In an excellent recent post (£) on his experiences of antisemitism, David Aaronovitch makes a cryptic allusion to an unnamed Muslim commentator:
There is a Muslim commentator I know, have once had lunch with, he’s often on the telly exuding moderation. He’s very worried about Islamophobia. During my appearance two weeks ago on Question Time he tweeted on the programme’s hashtag (ie, very publicly): “Oh goodness, don’t ask David Aaronovitch [if] we should attack a country in the Middle East which will serve an Israeli national interest.”
To decrypt – this is a reference to Mo Ansar, who has been busy justifying his remarks in the face of challenges from Hugo Rifkind and others. But Ansar has plenty of form when it comes to having (to put it generously) a cloth ear for antisemitic discourse. Here you can read how he retweeted from a group called ‘IsraelTheNazis’. Here he defends a very iffy piece by Joanna Francis. When he has this drawn to his attention he refuses to engage with the problem. By contrast he is all too quick to denounce as Islamophobic anyone who disagrees with him – or simply to insinuate the charge in a damaging way.
The Radio 4 programme Beyond Belief certainly lived up to its name when Mo Ansar proposed Qaradawi as an example to follow when dealing with the problem of antisemitism:
“We have somebody who’s been considered a very controversial Muslim scholar in the West, Yusuf al-Qaradawi, who goes to great lengths to ensure that people have a nuanced understanding and saying if you have difficulty with Israeli foreign policy, if you have difficulty with military occupation, this is something distinct from Judaism and Jews. And so regardless of many of his other statements, I think it’s really important that wherever we work we continue to make this distinction.”
Now Qaradawi does sometimes adopt a moderate tone, but Mo’s ‘regardless of his many other statements’ and ‘very controversial’ strongly imply that he is perfectly familiar with Qaradawi’s more inflammatory comments about Jews and the Holocaust.
If you claim (as Qaradawi does) that the Holocaust was God’s punishment on Jews – it’s pretty difficult to explain that with reference to Israel’s foreign policy. In fact Qaradawi’s comments are just one further piece of evidence supporting one of David Aaronovitch’s key points – that antisemitism won’t magically vanish whatever the result of the current peace talks.
Update: We’ve established we can reproduce part of David’s post. Here are a couple of extracts. After some discussion of casual antisemitism, particularly in relation to Israel, he continues:
Oh goodness! Most of these people would be indignant to be told that their observations are in no way different from those of Mr Millard with his Jewish lobby clique. Since it is demonstrably the case that I have argued for intervention in, say, Kosovo and Sierra Leone — where even the most inventive Jew-finder would be hard-pressed to discern an Israeli interest, the accusation has little to do with reality.

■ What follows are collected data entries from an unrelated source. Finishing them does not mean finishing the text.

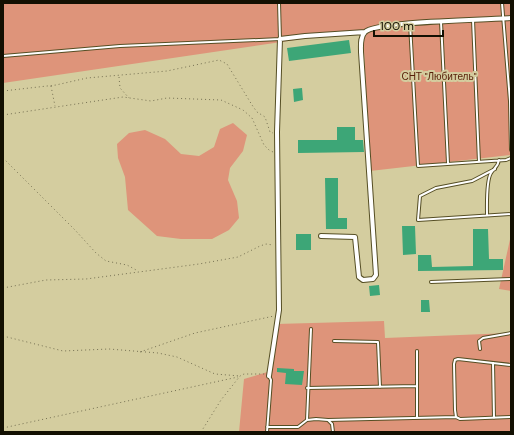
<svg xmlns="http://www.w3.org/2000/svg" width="514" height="435" font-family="'DM Sans',sans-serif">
<rect width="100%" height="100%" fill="#d4cd9f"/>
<path fill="#de947a" d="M 3,3 L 511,3 L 511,155 L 370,171 L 363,30 L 3,83 Z
M 233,123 L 247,135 L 243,151 L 230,168 L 228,180 L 237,201 L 239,218 L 229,230 L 212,239 L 181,239 L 157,236 L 128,210 L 125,177 L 118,158 L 117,144 L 129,133 L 145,130 L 165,139 L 181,154 L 199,156 L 214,147 L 220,129 Z
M 511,235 L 511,291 L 499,289 Z
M 384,321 L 385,338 L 511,333 L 511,432 L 239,432 L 244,379 L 271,371 L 276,324 Z"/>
<path fill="#3da677" d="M 349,40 L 351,53 L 289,61 L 287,48 Z
M 302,88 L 303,100 L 294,102 L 293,89 Z
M 337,127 L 355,127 L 355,140 L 363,140 L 364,152 L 298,153 L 298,140 L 337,140 Z
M 325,178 L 338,178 L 338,218 L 347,218 L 347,229 L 326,229 Z
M 402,226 L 415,226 L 416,254 L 403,255 Z
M 473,229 L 488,229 L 489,259 L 503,259 L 503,270 L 418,271 L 418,255 L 431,255 L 432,267 L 473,266 Z
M 296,234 L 311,234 L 311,250 L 296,250 Z
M 379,285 L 380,295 L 370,296 L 369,286 Z
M 421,300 L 429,300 L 430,312 L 421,312 Z
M 277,368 L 294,369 L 294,371 L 304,371 L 302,385 L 285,384 L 286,373 L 277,372 Z"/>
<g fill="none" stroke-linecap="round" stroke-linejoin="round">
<defs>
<path id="service" d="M 502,3 L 510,101 L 511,150
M 473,20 L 479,162
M 441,22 L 448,163
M 410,24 L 418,166 L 506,160 L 511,158
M 3,56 L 120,46 L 280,39 L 279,3
M 495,169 L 472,181 L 436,188 L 420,196 L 418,220 L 511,214
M 487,215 C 487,206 486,181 491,173 C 494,168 498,167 499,160
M 431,282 L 511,279
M 334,341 L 378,342 L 380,387
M 480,349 L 479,341 L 483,338 L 511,333
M 417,351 L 417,418
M 493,363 L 494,418
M 511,365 L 458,359 L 455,360 L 454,364 L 455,410 L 456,417 L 460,419 L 511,417
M 307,388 L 417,386
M 307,420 L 311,329
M 328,420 L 456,417
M 267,427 L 298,427 L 307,420 L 316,419 L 328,420 L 332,424 L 333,432
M 267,432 L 271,380 L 269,376"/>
<path id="minor" d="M 321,236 L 355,237 L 359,277 L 363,280 L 373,279 L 376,275 L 361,52 C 361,45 360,37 365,32 C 375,21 489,20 511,18
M 269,376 L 279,310 L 277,132 L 280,39 L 305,36 L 365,32"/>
</defs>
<use href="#service" stroke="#554e24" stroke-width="4"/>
<use href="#minor" stroke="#554e24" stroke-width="6"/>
<path stroke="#757052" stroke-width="1" stroke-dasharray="1 3" stroke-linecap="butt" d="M 119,77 L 120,88 L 129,98
M 51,86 L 55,106
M 3,91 L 56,85 L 87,78 L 167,71 L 219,60 L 227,64 L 252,105 L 257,112 L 265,117 L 270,132 L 273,133
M 3,115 L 123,97 L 151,101 L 167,98 L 221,100 L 243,110 L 252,118 L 264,145 L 269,150 L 273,152
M 3,158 L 75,230 L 96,253 L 106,261 L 127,265 L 138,271
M 3,288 L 46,280 L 86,279 L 199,264 L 238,257 L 260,246 L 266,244 L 273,245
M 3,336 L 63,351 L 109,349 L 158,353 L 177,357 L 215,374 L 240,376
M 140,352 L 195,333 L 274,316
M 3,428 L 238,377
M 201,432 L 221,400 L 240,376 L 244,374 L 265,374"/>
<use href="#service" stroke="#fff" stroke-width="2"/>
<use href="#minor" stroke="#fff" stroke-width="4"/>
</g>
<g text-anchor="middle" stroke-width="4" stroke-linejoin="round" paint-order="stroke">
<g font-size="10" fill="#561e07" stroke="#d4cd9f">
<text x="439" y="80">СНТ "Любитель"</text>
</g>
</g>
<rect width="514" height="435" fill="none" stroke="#131002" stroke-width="8"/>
<path d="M374 30v6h69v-6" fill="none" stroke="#131002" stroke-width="2"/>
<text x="380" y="30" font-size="12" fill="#131002" stroke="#d4cd9f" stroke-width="3" paint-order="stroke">100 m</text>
</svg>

If I did not have an exotic surname (given that I am irreligious) I don’t think the suggestion I have an unstated loyalty to the Jewish state rather than to the British would ever have been made.
Yet it is made. Again and again and again. The Times comment editor, Tim Montgomerie, asked me two questions when I told him about this piece yesterday. The first was if I thought this kind of thing was getting worse. All I could say is that I am far more aware of it now than I was, say, 20 years ago. Some of this is clearly down to social media making it far easier for people to communicate with me and me with them.
He then discusses earlier distrust of Jews, a distrust (well before 1948) premised on the idea of dual loyalties, and how this hostility gave rise to Zionism:
An Austrian Jewish journalist called Theodore Herzl, attending the show trial in Paris of the framed Captain Alfred Dreyfus, concluded that the Jews were not safe in non-Jewish countries. Herzl is widely regarded as the founder of Zionism. And when it came to most of the countries of Europe, by 1945 his deepest misgivings were discovered to have been hopelessly optimistic.
So all the things said about Jews when they were “stateless” is now said about them — about us, about me — in relation to Israel. Only now you say “Zionist” not “Jew”. But you apply it in exactly the same way. Divided loyalties, unwonted use of money and influence (beyond that exerted by any other group, natch).
There was an extraordinary moment in Schama’s fourth programme when, sitting in an old synagogue he told the viewers: “I am a Zionist.” Straight out. Just like that. I thought that for many of today’s viewers he might as well have said he was a drinking buddy of Jimmy Savile’s. So many out there these days are anti-Zionist and thus anti-Schama.
As for me, I have never been a Zionist. Nor committed to Israel. But I can tell you this. Every time I get one of those comments, or those e-mails, or those tweets or hear those insinuations, I begin to think, why not, David, why not? Why not wear the cap that so many are so keen to fit you out with?